_Passage for review:_
____________

We dug a little deeper and have some info which may be useful in hunting down the root cause:

  • It turns out our syndics themselves had newline characters in their respective minion.pem and minion.pub files as well. Interestingly however, their syndic_master.pub files did not contain newline characters, although the creation time of syndic_master.pub and minion.pub/minion.pem was less than 30 minutes apart
  • the version of Salt installed which performed the key creations was salt-3004.2-1.el8.noarch (both syndics are CentOS Stream 8 systems). The version of OpenSSL installed at that time was openssl-1:1.1.1k-6.el8.x86_64
  • we don’t believe the issue is strictly tied to a specific OS, as we saw impacted minions running a range of OS’s, including but not limited to: RHEL7, RHEL8, CentOS Linux 7, CentOS Stream 8, and openSUSE Leap 15

Hopefully something in there is useful!

@MartinEmrich If you edit your minion.pub and minion.pem using vi -b minion.pub and then run :set noeol and then :wq and start the salt-minion service again, it will come back online until this gets fixed.

quick and dirty

minions: sudo truncate -s -1 /etc/salt/pki/minion/minion.pem && sudo truncate -s -1 /etc/salt/pki/minion/minion.pub && sudo systemctl restart salt-minion master: sudo salt-key -A --include-denied

if minion fails check pem pub for missing “-” end of last line

In case the code is not shutdown i’ll credit you where it is appropriate (I’ll have to find out).

Don’t worry about this too much, I’m not that really attached to the solution 😉

Also, please let me know if I’m breaking convention by using your solution in my PR.

I don’t think you’ll break any conventions since the clean_key was already done on incoming minion’s key before (you can walk through commits history to see that).

Adding salt.crypt.clean_key on the right side of this condition worked for me.

if salt.crypt.clean_key(pubfn_handle.read()) != salt.crypt.clean_key(load["pub"])

____________

_Given entries:_
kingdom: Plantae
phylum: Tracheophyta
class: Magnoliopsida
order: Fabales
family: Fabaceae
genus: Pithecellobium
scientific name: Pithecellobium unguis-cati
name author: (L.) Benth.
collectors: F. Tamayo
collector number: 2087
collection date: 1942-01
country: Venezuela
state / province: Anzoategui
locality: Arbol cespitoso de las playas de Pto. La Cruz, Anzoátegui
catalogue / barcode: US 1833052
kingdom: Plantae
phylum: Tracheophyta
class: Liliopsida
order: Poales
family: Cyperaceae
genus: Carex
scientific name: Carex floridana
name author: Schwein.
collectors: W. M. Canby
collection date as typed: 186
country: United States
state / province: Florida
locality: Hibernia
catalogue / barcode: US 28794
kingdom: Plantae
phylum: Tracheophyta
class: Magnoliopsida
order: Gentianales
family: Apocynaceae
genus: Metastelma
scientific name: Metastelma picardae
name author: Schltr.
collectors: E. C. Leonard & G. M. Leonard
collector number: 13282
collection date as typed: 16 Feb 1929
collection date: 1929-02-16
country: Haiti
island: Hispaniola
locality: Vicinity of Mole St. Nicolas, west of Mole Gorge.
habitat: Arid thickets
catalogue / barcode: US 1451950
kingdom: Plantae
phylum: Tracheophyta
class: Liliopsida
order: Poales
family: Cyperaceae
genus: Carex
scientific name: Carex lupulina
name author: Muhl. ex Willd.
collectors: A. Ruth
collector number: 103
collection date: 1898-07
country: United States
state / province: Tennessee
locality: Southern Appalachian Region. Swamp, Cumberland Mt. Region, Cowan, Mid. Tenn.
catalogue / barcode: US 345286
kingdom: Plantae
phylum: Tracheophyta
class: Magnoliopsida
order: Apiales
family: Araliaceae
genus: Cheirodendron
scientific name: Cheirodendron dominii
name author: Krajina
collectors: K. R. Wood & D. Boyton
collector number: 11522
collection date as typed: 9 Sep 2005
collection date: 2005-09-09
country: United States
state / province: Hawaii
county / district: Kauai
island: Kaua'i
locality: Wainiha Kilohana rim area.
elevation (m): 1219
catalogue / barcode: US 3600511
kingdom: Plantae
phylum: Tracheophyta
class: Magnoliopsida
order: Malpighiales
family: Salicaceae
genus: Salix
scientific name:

____________

_Work instructions:_
1. Can you sum up the Salt key thread in two sentences?
2. Could you reproduce the Salt key thread from "Hopefully something in" up to and including "to find out)."?

_Answers to this exercise:_
1. The thread reports that the syndics' minion.pem and minion.pub files contained newline characters while their syndic_master.pub files did not, and that affected minions ran a range of operating systems. Suggested workarounds include editing those key files with vi -b and :set noeol (or truncating their last byte) and restarting salt-minion, or adding salt.crypt.clean_key to both sides of the key comparison.

2.
Hopefully something in there is useful!

@MartinEmrich If you edit your minion.pub and minion.pem using vi -b minion.pub and then run :set noeol and then :wq and start the salt-minion service again, it will come back online until this gets fixed.

quick and dirty

minions: sudo truncate -s -1 /etc/salt/pki/minion/minion.pem && sudo truncate -s -1 /etc/salt/pki/minion/minion.pub && sudo systemctl restart salt-minion master: sudo salt-key -A --include-denied

if minion fails check pem pub for missing “-” end of last line

In case the code is not shutdown i’ll credit you where it is appropriate (I’ll have to find out).